Wallace then turns to domestic affairs, with the damning charge that our capitalist system has taken the wealth accrued from technological progress, and distributed the bounty to a few owners of the means of production, while actually increasing both the absolute and relative poverty of ordinary working people. In short, the rich get richer and the poor get poorer:
One of the most prominent features of our century has been the enormous and continuous growth of wealth, without any corresponding increase in the well-being of the whole people; while there is ample evidence to show that the number of the very poor— of those existing with a minimum of the bare necessities of life— has enormously increased, and many indications that they constitute a larger proportion of the whole population than in the first half of the century, or in any earlier period of our history.

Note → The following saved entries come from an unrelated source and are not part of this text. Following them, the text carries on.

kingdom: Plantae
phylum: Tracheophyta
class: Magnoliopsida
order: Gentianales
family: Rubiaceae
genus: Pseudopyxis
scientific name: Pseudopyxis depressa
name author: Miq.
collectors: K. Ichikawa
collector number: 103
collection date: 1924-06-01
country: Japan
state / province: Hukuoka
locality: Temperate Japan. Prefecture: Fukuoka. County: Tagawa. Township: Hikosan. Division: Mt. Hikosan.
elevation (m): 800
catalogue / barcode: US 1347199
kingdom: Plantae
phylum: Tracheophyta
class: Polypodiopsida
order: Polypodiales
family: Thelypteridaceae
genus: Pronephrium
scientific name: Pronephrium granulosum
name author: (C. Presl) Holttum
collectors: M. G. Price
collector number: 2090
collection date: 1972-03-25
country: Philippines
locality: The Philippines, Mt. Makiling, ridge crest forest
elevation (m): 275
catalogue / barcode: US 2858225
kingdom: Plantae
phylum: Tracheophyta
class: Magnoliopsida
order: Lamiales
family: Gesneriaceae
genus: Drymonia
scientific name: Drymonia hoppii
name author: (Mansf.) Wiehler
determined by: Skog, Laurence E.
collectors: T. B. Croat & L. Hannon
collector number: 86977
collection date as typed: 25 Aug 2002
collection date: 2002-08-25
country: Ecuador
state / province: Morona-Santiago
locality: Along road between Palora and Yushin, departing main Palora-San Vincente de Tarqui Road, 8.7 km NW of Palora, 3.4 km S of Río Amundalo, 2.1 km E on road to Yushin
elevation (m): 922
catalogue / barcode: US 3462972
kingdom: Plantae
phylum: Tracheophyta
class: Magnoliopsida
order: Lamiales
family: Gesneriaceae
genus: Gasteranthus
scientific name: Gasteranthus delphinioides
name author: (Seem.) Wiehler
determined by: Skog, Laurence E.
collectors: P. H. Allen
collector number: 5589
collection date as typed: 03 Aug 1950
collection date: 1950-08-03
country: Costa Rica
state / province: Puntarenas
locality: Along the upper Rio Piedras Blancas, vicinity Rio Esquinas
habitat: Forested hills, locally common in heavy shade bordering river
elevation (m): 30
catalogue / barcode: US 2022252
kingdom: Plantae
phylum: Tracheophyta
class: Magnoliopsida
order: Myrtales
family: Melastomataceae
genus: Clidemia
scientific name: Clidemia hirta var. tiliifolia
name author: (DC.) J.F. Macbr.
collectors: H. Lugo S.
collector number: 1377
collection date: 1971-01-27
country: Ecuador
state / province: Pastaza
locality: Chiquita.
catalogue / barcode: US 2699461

At his best, Wallace writes with passion and indignation, as in this passage on preventable industrial poisoning of workers:
Let every death that is clearly traceable to a dangerous trade be made manslaughter, for which the owners … are to be punished by imprisonment…. and ways will soon be found to carry away or utilize the noxious gases, and provide the automatic machinery to carry and pack the deadly white lead and bleaching powder; as would certainly be done if the owners’ families, or persons of their own rank of life, were the only available workers. Even more horrible than the white-lead poisoning is that by phosphorus, in the match-factories. Phosphorus is not necessary to make matches, but it is a trifle cheaper and a little easier to light (and so more dangerous), and is therefore still largely used; and its effect on the workers is terrible, rotting away the jaws with the agonizing pain of cancer followed by death. Will it be believed in future ages that this horrible and unnecessary manufacture, the evils of which were thoroughly known, was yet allowed to be carried on to the very end of this century, which claims so many great and beneficent discoveries, and prides itself on the height of civilization it has attained?